- La Chine, la Russie et la Bolivie utilisent le Bitcoin pour régler leurs échanges énergétiques, s’éloignant des systèmes financiers dominés par les États-Unis.
- VanEck signale un intérêt mondial croissant pour les paiements en crypto, porté par les tensions géopolitiques et les alternatives au dollar.
Selon un rapport de VanEck, la Chine et la Russie utilisent désormais le Bitcoin pour régler certaines transactions liées à l’énergie. Cette évolution survient après que l’administration Trump a instauré, le 2 avril, des tarifs douaniers visant la Chine et d’autres pays.
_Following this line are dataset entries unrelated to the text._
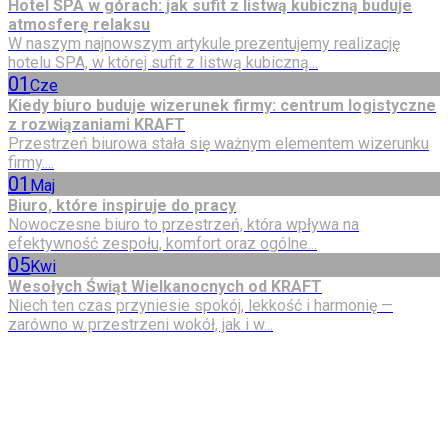
Hotel SPA w górach: jak sufit z listwą kubiczną buduje
atmosferę relaksu
W naszym najnowszym artykule prezentujemy realizację
hotelu SPA, w której sufit z listwą kubiczną...
01
Cze
Kiedy biuro buduje wizerunek firmy: centrum logistyczne
z rozwiązaniami KRAFT
Przestrzeń biurowa stała się ważnym elementem wizerunku
firmy....
01
Maj
Biuro, które inspiruje do pracy
Nowoczesne biuro to przestrzeń, która wpływa na
efektywność zespołu, komfort oraz ogólne...
05
Kwi
Wesołych Świąt Wielkanocnych od KRAFT
Niech ten czas przyniesie spokój, lekkość i harmonię —
zarówno w przestrzeni wokół, jak i w...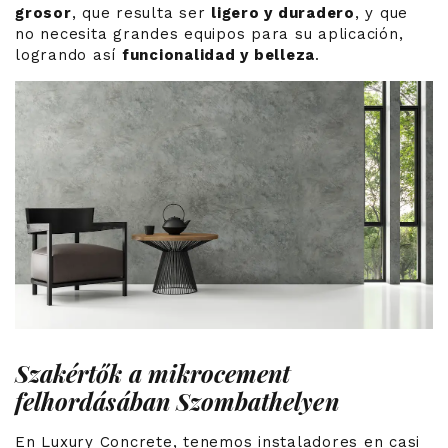
grosor
, que resulta ser
ligero y duradero
, y que
no necesita grandes equipos para su aplicación,
logrando así
funcionalidad y belleza
.
Szakértők a mikrocement
felhordásában Szombathelyen
En Luxury Concrete, tenemos instaladores en casi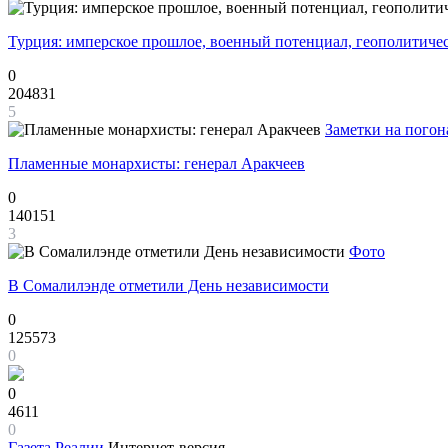
Турция: имперское прошлое, военный потенциал, геополитиче
0
204831
5
Заметки на погон
Пламенные монархисты: генерал Аракчеев
0
140151
3
Фото
В Сомалилэнде отметили День независимости
0
125573
0
0
4611
0
Газета
Реалии
Интернет-версия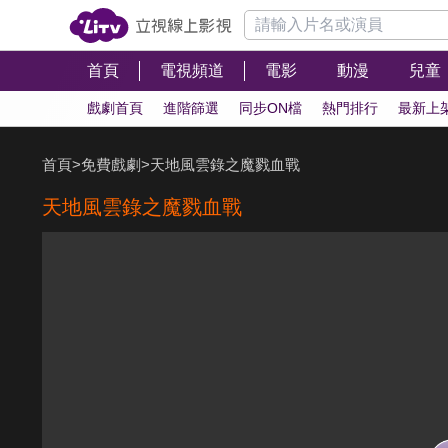
首頁
電視頻道
電影
動漫
兒童
戲劇首頁
進階篩選
同步ON檔
熱門排行
最新上
首頁
>
免費戲劇
>
天地風雲錄之魔戮血戰
天地風雲錄之魔戮血戰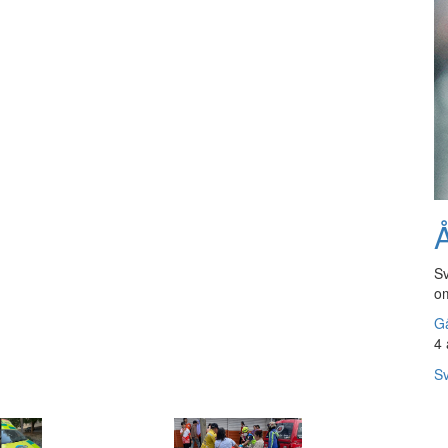
Å
Sv
om
Gå
4 
Sv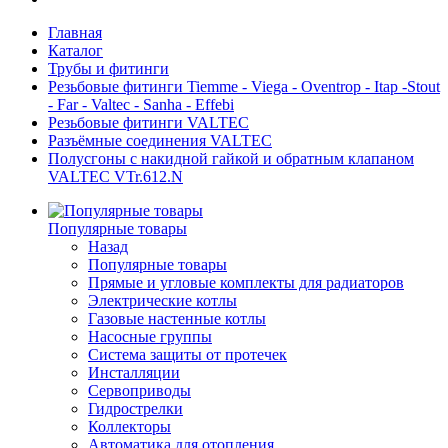
Главная
Каталог
Трубы и фитинги
Резьбовые фитинги Tiemme - Viega - Oventrop - Itap -Stout
- Far - Valtec - Sanha - Effebi
Резьбовые фитинги VALTEC
Разъёмные соединения VALTEC
Полусгоны с накидной гайкой и обратным клапаном
VALTEC VTr.612.N
Популярные товары
Назад
Популярные товары
Прямые и угловые комплекты для радиаторов
Электрические котлы
Газовые настенные котлы
Насосные группы
Система защиты от протечек
Инсталляции
Сервоприводы
Гидрострелки
Коллекторы
Автоматика для отопления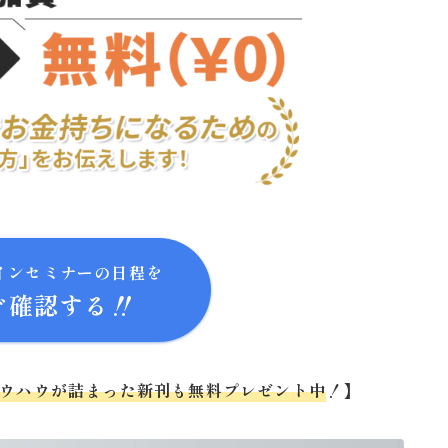
インセミナーの日程を
ぐ確認する‼
ノウハウが詰まった新刊も無料プレゼント中
！】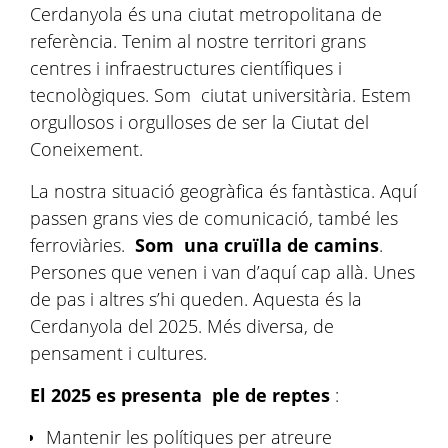
Cerdanyola és una ciutat metropolitana de
referència. Tenim al nostre territori grans
centres i infraestructures científiques i
tecnològiques. Som ciutat universitària. Estem
orgullosos i orgulloses de ser la Ciutat del
Coneixement.
La nostra situació geogràfica és fantàstica. Aquí
passen grans vies de comunicació, també les
ferroviàries.
Som una cruïlla de camins
.
Persones que venen i van d’aquí cap allà. Unes
de pas i altres s’hi queden. Aquesta és la
Cerdanyola del 2025. Més diversa, de
pensament i cultures.
El 2025 es presenta ple de reptes
:
Mantenir les polítiques per atreure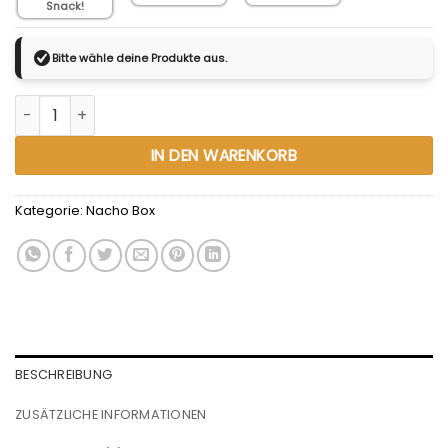
Snack!
Bitte wähle deine Produkte aus.
Marinchens Nacho-Box mit Dip Menge
Alternative:
IN DEN WARENKORB
Kategorie:
Nacho Box
BESCHREIBUNG
ZUSÄTZLICHE INFORMATIONEN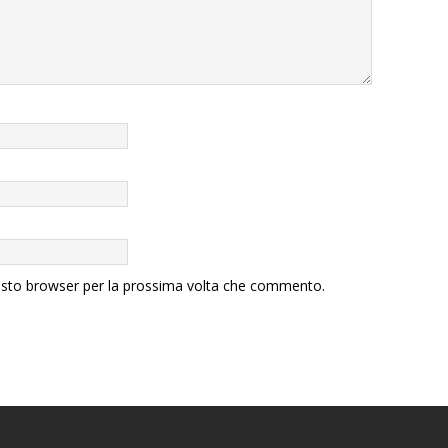
uesto browser per la prossima volta che commento.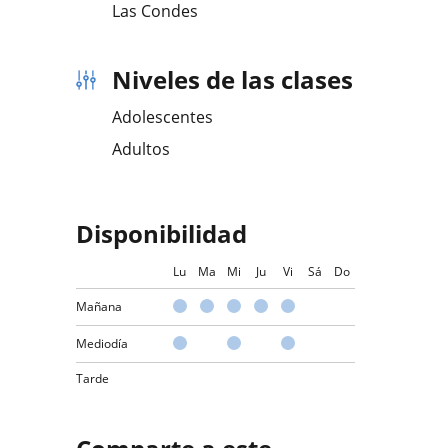
Las Condes
Niveles de las clases
Adolescentes
Adultos
Disponibilidad
Lu
Ma
Mi
Ju
Vi
Sá
Do
Mañana
Mediodía
Tarde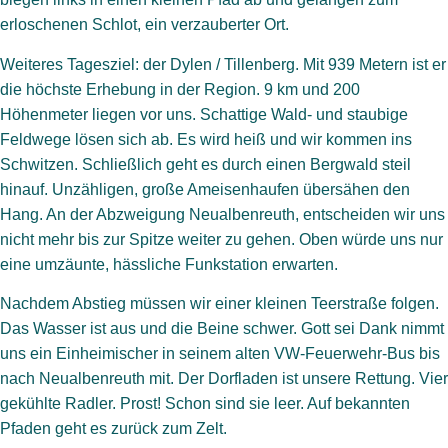
erloschenen Schlot, ein verzauberter Ort.
Weiteres Tagesziel: der Dylen / Tillenberg. Mit 939 Metern ist er
die höchste Erhebung in der Region. 9 km und 200
Höhenmeter liegen vor uns. Schattige Wald- und staubige
Feldwege lösen sich ab. Es wird heiß und wir kommen ins
Schwitzen. Schließlich geht es durch einen Bergwald steil
hinauf. Unzähligen, große Ameisenhaufen übersähen den
Hang. An der Abzweigung Neualbenreuth, entscheiden wir uns
nicht mehr bis zur Spitze weiter zu gehen. Oben würde uns nur
eine umzäunte, hässliche Funkstation erwarten.
Nachdem Abstieg müssen wir einer kleinen Teerstraße folgen.
Das Wasser ist aus und die Beine schwer. Gott sei Dank nimmt
uns ein Einheimischer in seinem alten VW-Feuerwehr-Bus bis
nach Neualbenreuth mit. Der Dorfladen ist unsere Rettung. Vier
gekühlte Radler. Prost! Schon sind sie leer. Auf bekannten
Pfaden geht es zurück zum Zelt.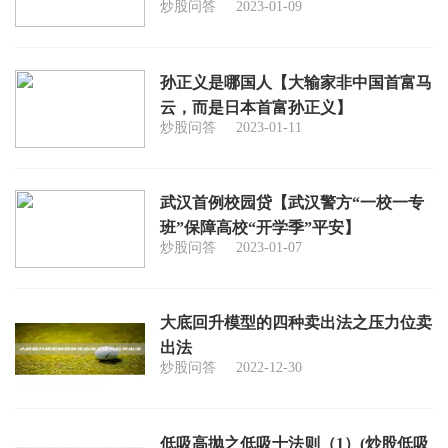
炒股问答
2023-01-09
孙正义是哪国人【大输家非中国首富马
云，而是日本首富孙正义】
炒股问答
2023-01-11
武汉首例校园贷【武汉警方“一校一专
班”保障高校“开学季”平安】
炒股问答
2023-01-07
大底回升模型的四种卖出法之压力位卖
出法
炒股问答
2022-12-30
低吸高抛之低吸十法则（1）(炒股低吸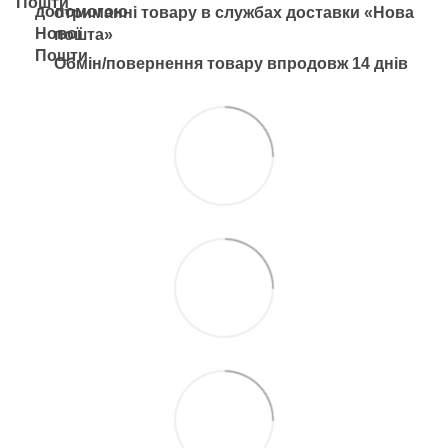
отриманні товару в службах доставки «Нова
пошта»
Обмін/повернення товару впродовж 14 днів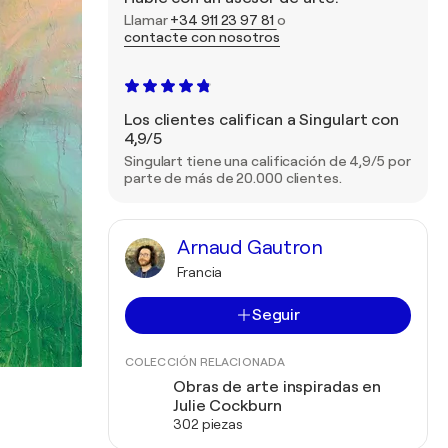
Llamar
+34 911 23 97 81
o
contacte con nosotros
Los clientes califican a Singulart con
4,9/5
Singulart tiene una calificación de 4,9/5 por
parte de más de 20.000 clientes.
Arnaud Gautron
Francia
Seguir
COLECCIÓN RELACIONADA
Obras de arte inspiradas en
Julie Cockburn
302 piezas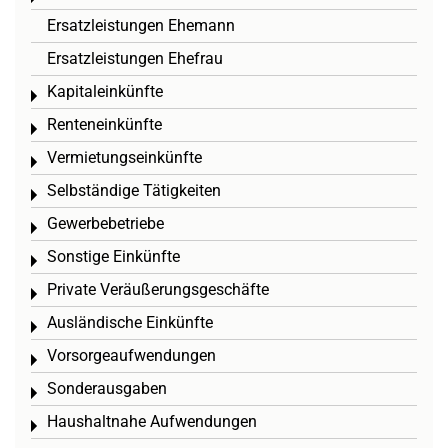
Ersatzleistungen Ehemann
Ersatzleistungen Ehefrau
Kapitaleinkünfte
Toggle menu
Renteneinkünfte
Toggle menu
Vermietungseinkünfte
Toggle menu
Selbständige Tätigkeiten
Toggle menu
Gewerbebetriebe
Toggle menu
Sonstige Einkünfte
Toggle menu
Private Veräußerungsgeschäfte
Toggle menu
Ausländische Einkünfte
Toggle menu
Vorsorgeaufwendungen
Toggle menu
Sonderausgaben
Toggle menu
Haushaltnahe Aufwendungen
Toggle menu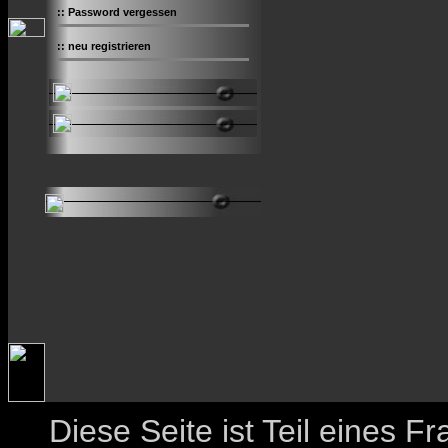
::
Password vergessen
::
neu registrieren
Diese Seite ist Teil eines 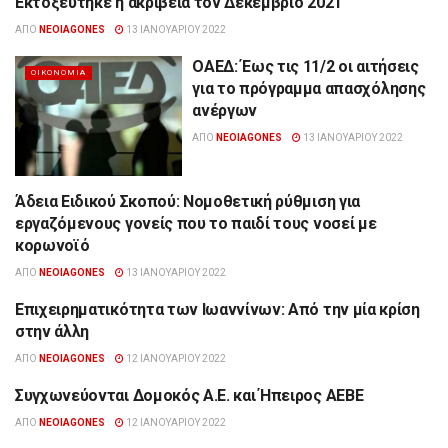
Εκτοξεύτηκε η ακρίβεια τον Δεκέμβριο 2021
ΟΙΚΟΝΟΜΊΑ
ΑΠΌ
NEOIAGONES
13 ΙΑΝΟΥΑΡΊΟΥ 2022
ΟΑΕΔ: Έως τις 11/2 οι αιτήσεις
ΟΙΚΟΝΟΜΊΑ
για το πρόγραμμα απασχόλησης
ανέργων
ΑΠΌ
NEOIAGONES
13 ΙΑΝΟΥΑΡΊΟΥ 2022
Άδεια Ειδικού Σκοπού: Νομοθετική ρύθμιση για
ΟΙΚΟΝΟΜΊΑ
εργαζόμενους γονείς που το παιδί τους νοσεί με
κορωνοϊό
ΑΠΌ
NEOIAGONES
13 ΙΑΝΟΥΑΡΊΟΥ 2022
Επιχειρηματικότητα των Ιωαννίνων: Από την μία κρίση
ΟΙΚΟΝΟΜΊΑ
στην άλλη
ΑΠΌ
NEOIAGONES
12 ΙΑΝΟΥΑΡΊΟΥ 2022
Συγχωνεύονται Δομοκός Α.Ε. και Ήπειρος ΑΕΒΕ
ΟΙΚΟΝΟΜΊΑ
ΑΠΌ
NEOIAGONES
12 ΙΑΝΟΥΑΡΊΟΥ 2022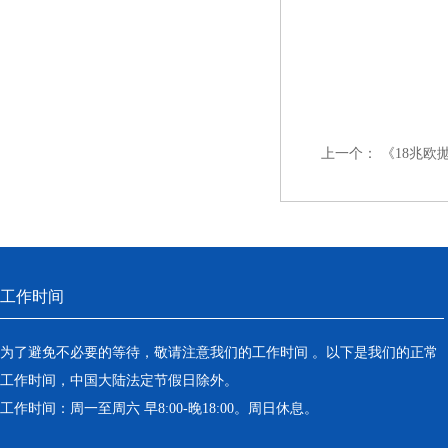
上一个：
《18兆欧
工作时间
为了避免不必要的等待，敬请注意我们的工作时间 。以下是我们的正常
工作时间，中国大陆法定节假日除外。
工作时间：周一至周六 早8:00-晚18:00。周日休息。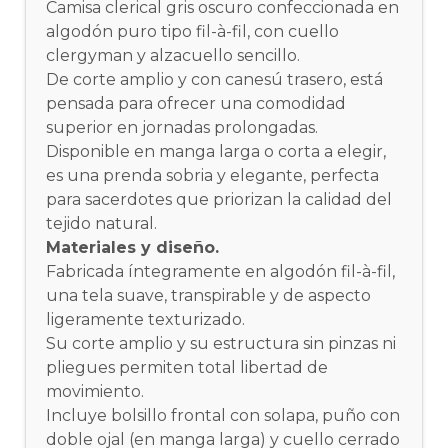
Camisa clerical gris oscuro confeccionada en
algodón puro tipo fil-à-fil, con cuello
clergyman y alzacuello sencillo.
De corte amplio y con canesú trasero, está
pensada para ofrecer una comodidad
superior en jornadas prolongadas.
Disponible en manga larga o corta a elegir,
es una prenda sobria y elegante, perfecta
para sacerdotes que priorizan la calidad del
tejido natural.
Materiales y diseño.
Fabricada íntegramente en algodón fil-à-fil,
una tela suave, transpirable y de aspecto
ligeramente texturizado.
Su corte amplio y su estructura sin pinzas ni
pliegues permiten total libertad de
movimiento.
Incluye bolsillo frontal con solapa, puño con
doble ojal (en manga larga) y cuello cerrado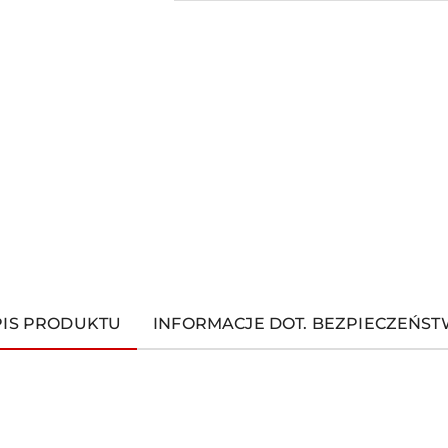
PIS PRODUKTU
INFORMACJE DOT. BEZPIECZEŃS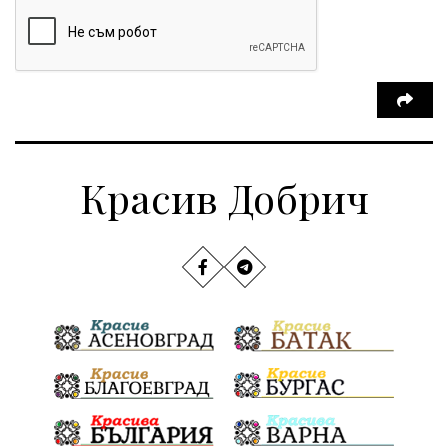
Красив Добрич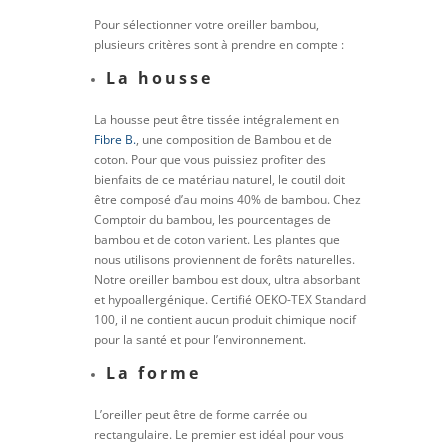
Pour sélectionner votre oreiller bambou,
plusieurs critères sont à prendre en compte :
La housse
La housse peut être tissée intégralement en
Fibre B.
, une composition de Bambou et de
coton. Pour que vous puissiez profiter des
bienfaits de ce matériau naturel, le coutil doit
être composé d’au moins 40% de bambou. Chez
Comptoir du bambou, les pourcentages de
bambou et de coton varient. Les plantes que
nous utilisons proviennent de forêts naturelles.
Notre oreiller bambou est doux, ultra absorbant
et hypoallergénique. Certifié OEKO-TEX Standard
100, il ne contient aucun produit chimique nocif
pour la santé et pour l’environnement.
La forme
L’oreiller peut être de forme carrée ou
rectangulaire. Le premier est idéal pour vous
Elle a aussi ravivé les craintes d’une fragmentation monétaire et géopolitique accrue.
Les pays adoptent les cryptomonnaies pour renforcer leur autonomie commerciale
Matthew Sigel, responsable de la recherche sur les actifs numériques chez VanEck, affirme que l’usage du Bitcoin devient de moins en moins spéculatif. La Bolivie a rejoint la Chine et la Russie et a annoncé son intention d’importer de l’électricité avec des paiements en cryptomonnaie. De plus, EDF, fournisseur d’énergie français, envisage de miner du Bitcoin avec l’électricité excédentaire qu’il exporte actuellement vers l’Allemagne.

Par ailleurs, le rapport note que ces démarches reflètent une tendance mondiale vers l’usage des actifs numériques dans le commerce international. Les pays concernés cherchent même à éviter l’infrastructure financière dominée par les États-Unis. Ils visent aussi à diversifier leurs moyens de paiement.
Le rôle du Bitcoin s’affirme face à l’évolution des marchés mondiaux
Les investisseurs surveillent de près l’évolution de la politique de la Réserve fédérale.
Selon Sigel, les prévisions de taux plus accommodantes et l’abondance de liquidités soutiennent généralement le Bitcoin.
L’indice du dollar américain (DXY) est aussi un indicateur clé : sa faiblesse persistante pourrait renforcer le Bitcoin comme valeur refuge. Les rendements des bons du Trésor à 10 ans ont bondi le 7 avril. Toutefois, le Bitcoin a peu réagi à cette hausse.
Cela montre une moindre sensibilité aux vents contraires macroéconomiques traditionnels.
Les ETP sur Bitcoin, cotés aux États-Unis, enregistrent un solde net positif d’environ 600 millions de dollars depuis le début de l’année. De même, les flux entrants ont repris à la fin du mois de mars. Aussi, l’activité sur la blockchain et d’éventuelles mesures de rétorsion de la Chine ou de l’UE pourraient stimuler davantage l’adoption du Bitcoin.
Selon Lehodler, le Bitcoin se négocie actuellement à 81 878 dollars, en baisse par rapport à ses sommets récents proches de 85 000 dollars.